Montesinos admitted excesses of members of the Armed Forces
Washington. In a desperate attempt to gain the support of the US ambassador, former adviser Vladimiro Montesinos admitted that during 1999 “some excesses” had been committed by members of the Armed Forces, although he did not elaborate.
According to a new batch of documents declassified by the State Department, the former adviser acknowledged that “many of the abuses had been committed by members of the Army Intelligence Service (SIE), but not by the personnel of the National Intelligence Service (SIN ) “, which he controlled.
According to the report sent to Washington by the United States Embassy in Lima, Montesinos assured that “the situation had changed positively in the SIE.” The documents do not record any observation or questioning that has been formulated by US
diplomats on specific cases, such as the massacre in Barrios Altos or the torture of former intelligence agent Leonor La Rosa.
It can also be noted that during the meeting between Montesinos and John Hamilton no major references were made to President Fujimori or to the high command of the military.
In the same documents the Berenson Case is discussed. In them, the possibility of a civil trial for the emerretista Lori Berenson is seen and that she can then serve her sentence in a United States prison.

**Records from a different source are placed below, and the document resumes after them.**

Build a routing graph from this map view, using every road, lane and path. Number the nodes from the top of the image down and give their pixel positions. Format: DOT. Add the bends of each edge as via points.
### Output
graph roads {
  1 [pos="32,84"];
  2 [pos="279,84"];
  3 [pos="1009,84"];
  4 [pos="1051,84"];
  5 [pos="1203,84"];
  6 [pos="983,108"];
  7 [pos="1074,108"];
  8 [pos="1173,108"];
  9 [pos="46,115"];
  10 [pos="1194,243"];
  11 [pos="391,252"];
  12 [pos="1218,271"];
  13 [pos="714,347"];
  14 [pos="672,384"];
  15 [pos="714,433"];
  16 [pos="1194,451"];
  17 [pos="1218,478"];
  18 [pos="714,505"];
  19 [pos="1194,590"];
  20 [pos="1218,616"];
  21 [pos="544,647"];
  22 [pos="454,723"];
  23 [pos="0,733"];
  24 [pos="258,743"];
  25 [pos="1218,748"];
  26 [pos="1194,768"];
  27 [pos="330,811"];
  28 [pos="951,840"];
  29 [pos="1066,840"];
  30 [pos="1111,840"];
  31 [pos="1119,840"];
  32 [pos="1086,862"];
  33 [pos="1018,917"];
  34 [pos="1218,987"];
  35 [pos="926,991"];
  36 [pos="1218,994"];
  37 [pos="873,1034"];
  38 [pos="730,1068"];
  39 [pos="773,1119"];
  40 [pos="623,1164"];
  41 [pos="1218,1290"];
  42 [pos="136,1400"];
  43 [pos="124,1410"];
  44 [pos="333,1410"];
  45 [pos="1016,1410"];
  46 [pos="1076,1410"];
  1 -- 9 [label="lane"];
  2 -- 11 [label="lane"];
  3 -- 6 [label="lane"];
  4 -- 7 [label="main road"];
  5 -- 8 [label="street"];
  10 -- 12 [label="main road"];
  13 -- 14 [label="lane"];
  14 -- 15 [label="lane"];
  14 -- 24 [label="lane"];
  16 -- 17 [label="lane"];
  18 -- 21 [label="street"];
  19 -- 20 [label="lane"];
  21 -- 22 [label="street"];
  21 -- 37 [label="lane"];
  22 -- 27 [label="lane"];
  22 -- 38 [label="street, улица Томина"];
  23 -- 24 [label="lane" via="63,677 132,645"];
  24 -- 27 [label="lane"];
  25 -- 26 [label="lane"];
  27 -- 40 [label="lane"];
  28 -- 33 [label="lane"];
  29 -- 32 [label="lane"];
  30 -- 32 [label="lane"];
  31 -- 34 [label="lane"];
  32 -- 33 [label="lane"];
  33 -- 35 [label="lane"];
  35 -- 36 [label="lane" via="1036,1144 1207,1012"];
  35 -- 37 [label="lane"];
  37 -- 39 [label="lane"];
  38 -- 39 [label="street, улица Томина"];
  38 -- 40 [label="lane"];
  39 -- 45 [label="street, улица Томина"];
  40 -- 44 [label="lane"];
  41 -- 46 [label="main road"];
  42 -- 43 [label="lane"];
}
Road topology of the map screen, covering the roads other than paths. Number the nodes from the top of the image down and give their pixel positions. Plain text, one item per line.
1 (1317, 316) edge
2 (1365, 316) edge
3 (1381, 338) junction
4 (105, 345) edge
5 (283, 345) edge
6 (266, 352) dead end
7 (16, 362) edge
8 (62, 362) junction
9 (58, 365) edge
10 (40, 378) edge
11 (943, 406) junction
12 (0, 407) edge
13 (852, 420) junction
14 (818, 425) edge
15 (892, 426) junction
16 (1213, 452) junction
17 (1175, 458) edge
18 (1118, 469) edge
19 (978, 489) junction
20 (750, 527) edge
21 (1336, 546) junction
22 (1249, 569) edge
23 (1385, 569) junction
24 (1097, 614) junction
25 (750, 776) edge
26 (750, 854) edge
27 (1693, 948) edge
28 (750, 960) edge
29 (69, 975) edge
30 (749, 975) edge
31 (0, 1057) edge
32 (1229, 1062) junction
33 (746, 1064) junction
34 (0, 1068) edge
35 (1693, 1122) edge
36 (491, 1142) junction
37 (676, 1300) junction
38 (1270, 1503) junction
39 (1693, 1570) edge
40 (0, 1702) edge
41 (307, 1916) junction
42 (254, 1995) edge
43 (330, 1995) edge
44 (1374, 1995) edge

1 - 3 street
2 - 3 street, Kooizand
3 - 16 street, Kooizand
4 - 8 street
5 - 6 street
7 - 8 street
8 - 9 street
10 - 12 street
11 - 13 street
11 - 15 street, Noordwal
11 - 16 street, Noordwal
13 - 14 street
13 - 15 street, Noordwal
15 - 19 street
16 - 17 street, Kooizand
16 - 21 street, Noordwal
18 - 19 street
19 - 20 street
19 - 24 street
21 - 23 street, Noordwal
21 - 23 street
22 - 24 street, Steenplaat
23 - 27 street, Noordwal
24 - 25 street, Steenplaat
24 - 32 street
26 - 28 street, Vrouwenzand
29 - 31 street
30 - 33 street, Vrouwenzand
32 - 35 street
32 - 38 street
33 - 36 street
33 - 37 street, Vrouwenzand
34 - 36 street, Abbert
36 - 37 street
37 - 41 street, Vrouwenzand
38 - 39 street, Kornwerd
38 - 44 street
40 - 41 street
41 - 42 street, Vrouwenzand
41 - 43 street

Montesinos and the former US ambassador in Lima addressed this thorny issue in secret on September 17, 1999. At the meeting, Montesinos assured that “the government of former President Alberto Fujimori planned to resolve the Berenson Case by December 1999.” He added that there was the possibility that in the civil jurisdiction the MRE would be sentenced to 15 or 20 years and that the final ruling would necessarily have to be awaited.
However, he pointed out that after hearing the sentence in the civil court, “Lori Berenson Mejía could return to the United States under a bilateral agreement that supports the exchange of sentenced persons” so that they can serve their sentences in their country of origin.
This information, which emerges from the new documents declassified by the State Department, is different from that recently delivered to the Truth and Reconciliation Commission. According to the documents, the meeting was held at the residence of the US ambassador, with the participation of other federal officials, who also posed questions related to the Berenson Case.
After Montesinos’ offers, Hamilton sent a reserved report to Washington in which he records the meeting and argues the need to continue consulting on the subject, as well as the advisability of exchanging opinions with other American interlocutors.
Hamilton informed his superiors at the State Department that the former adviser seemed “eager” to be accepted as a “respectable company.”
The “Doc” proposal was raised when the democratic sectors and the independent press denounced not only human rights violations in Peru, but also a conspiracy to perpetrate electoral fraud during the 2000 presidential elections.
There is a lawsuit against him. Peru
Despite being tried again, and under a democratic government, in September of last year the Inter-American Court of Human Rights (IACHR) sued Peru for the case of Lori Berenson in order that she be subjected to a trial again. The information arrived on the 6th of that month and a 30-day period was established for the Peruvian State to present an ad hoc judge as part of the court. The responsibility fell on Juan Monroy Gálvez, proposed by the Ministry of Justice.
According to the lawsuit, the Peruvian State violated five articles of the American Convention on Human Rights during the civil trial held in 2001, the penalty of which – 20 years in prison – was ratified by the Supreme Court.
Berenson was captured in late November 1995 at an MRTA operations center in Surco. During her public presentation at La Dincote, the woman shouted her support for the armed group. Shortly after, she was sentenced in the military jurisdiction, by a faceless court, to life imprisonment. On June 19, 2001, the United States Ambassador, John Hamilton, asked about a possible exchange of his compatriot with Manuel Áivar Marca, detained in At that time in Miami, he replied that both were separate cases and that there was no responsibility in this regard.